▸ **EXERCISE DIRECTIONS**
Lines with the word "magenta" in them must be copied from the records below.

##### SUPPLIED ENTRIES

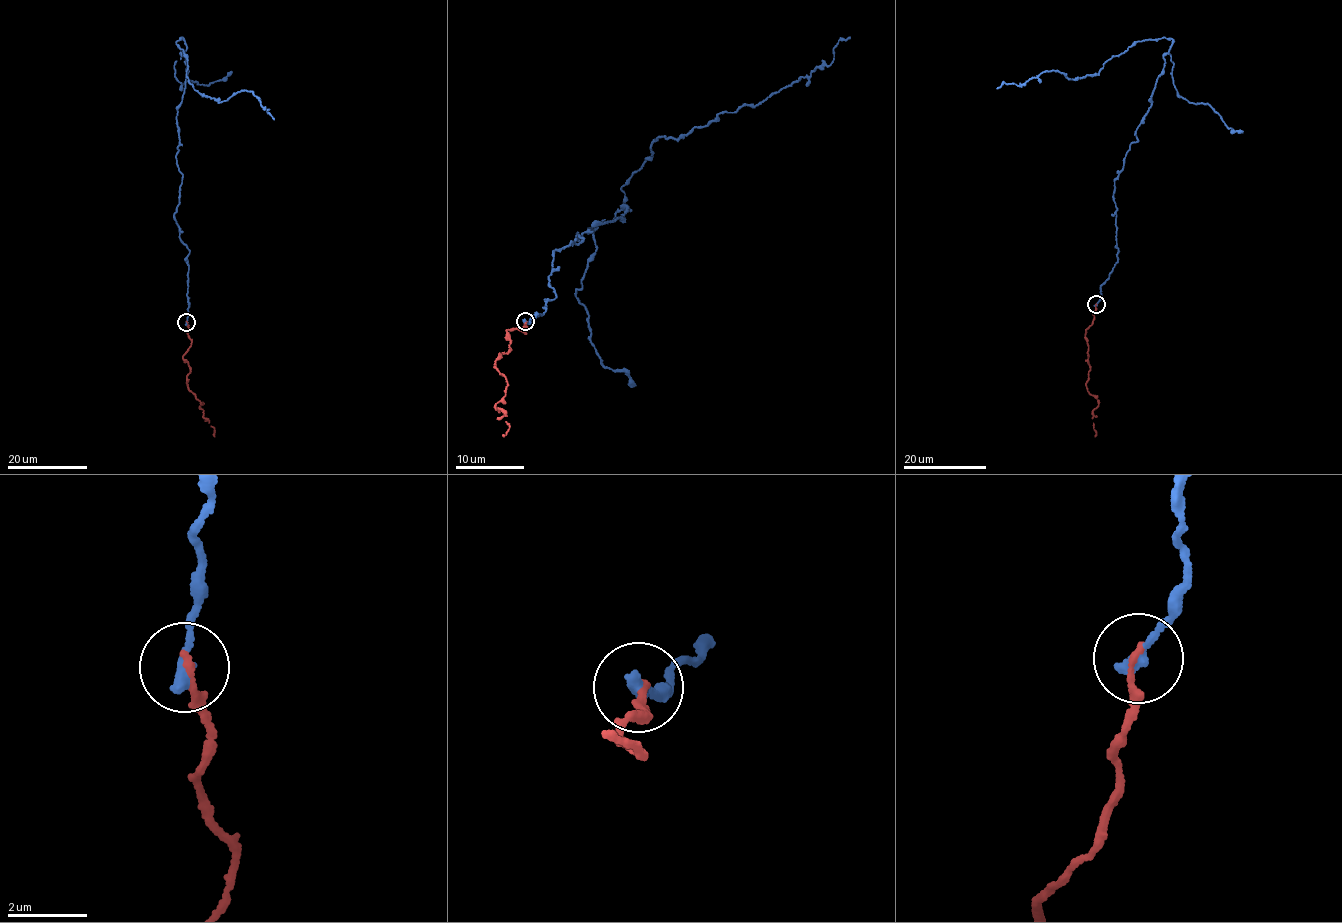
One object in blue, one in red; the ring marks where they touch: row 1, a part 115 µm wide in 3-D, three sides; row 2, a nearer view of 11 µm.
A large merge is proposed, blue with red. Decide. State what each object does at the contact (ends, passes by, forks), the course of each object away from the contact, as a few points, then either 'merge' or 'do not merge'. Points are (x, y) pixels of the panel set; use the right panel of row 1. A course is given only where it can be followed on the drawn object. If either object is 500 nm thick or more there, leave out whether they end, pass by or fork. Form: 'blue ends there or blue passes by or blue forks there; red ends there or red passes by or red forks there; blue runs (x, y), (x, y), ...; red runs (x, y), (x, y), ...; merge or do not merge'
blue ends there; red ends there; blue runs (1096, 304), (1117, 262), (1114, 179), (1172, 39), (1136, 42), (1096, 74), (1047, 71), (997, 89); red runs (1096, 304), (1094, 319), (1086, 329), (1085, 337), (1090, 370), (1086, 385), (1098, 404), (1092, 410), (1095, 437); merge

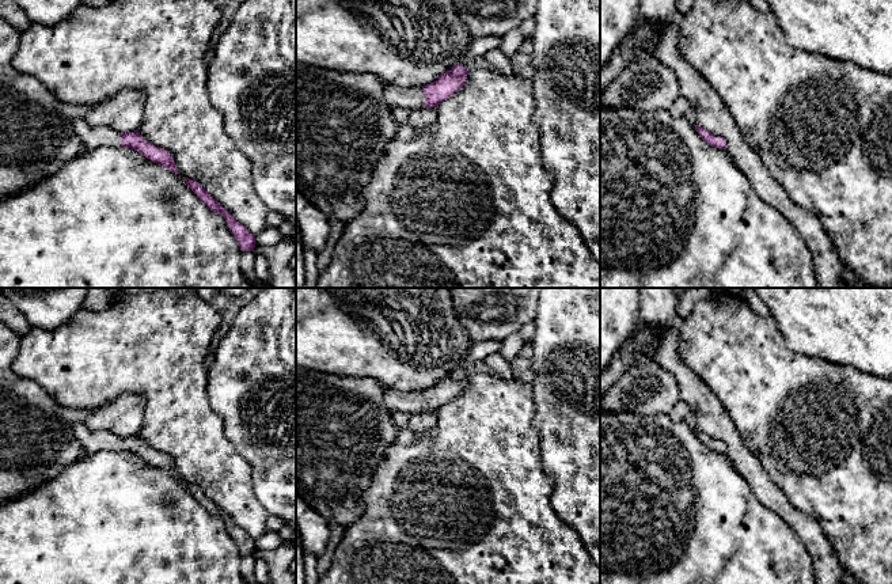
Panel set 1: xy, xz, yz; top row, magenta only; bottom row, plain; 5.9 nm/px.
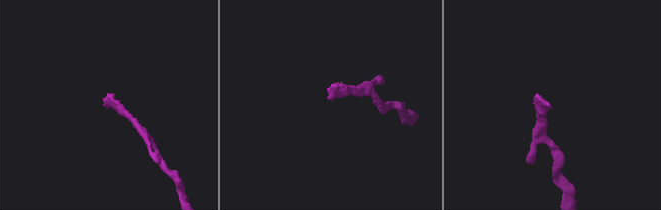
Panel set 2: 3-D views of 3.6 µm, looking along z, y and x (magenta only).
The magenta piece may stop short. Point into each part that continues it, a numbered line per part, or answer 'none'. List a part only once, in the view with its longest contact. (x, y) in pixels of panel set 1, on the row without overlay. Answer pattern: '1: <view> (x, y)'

##########

▸ **EXPECTED OUTPUT**
Panel set 1: xy, xz, yz; top row, magenta only; bottom row, plain; 5.9 nm/px.
Panel set 2: 3-D views of 3.6 µm, looking along z, y and x (magenta only).
The magenta piece may stop short. Point into each part that continues it, a numbered line per part, or answer 'none'. List a part only once, in the view with its longest contact. (x, y) in pixels of panel set 1, on the row without overlay. Answer pattern: '1: <view> (x, y)'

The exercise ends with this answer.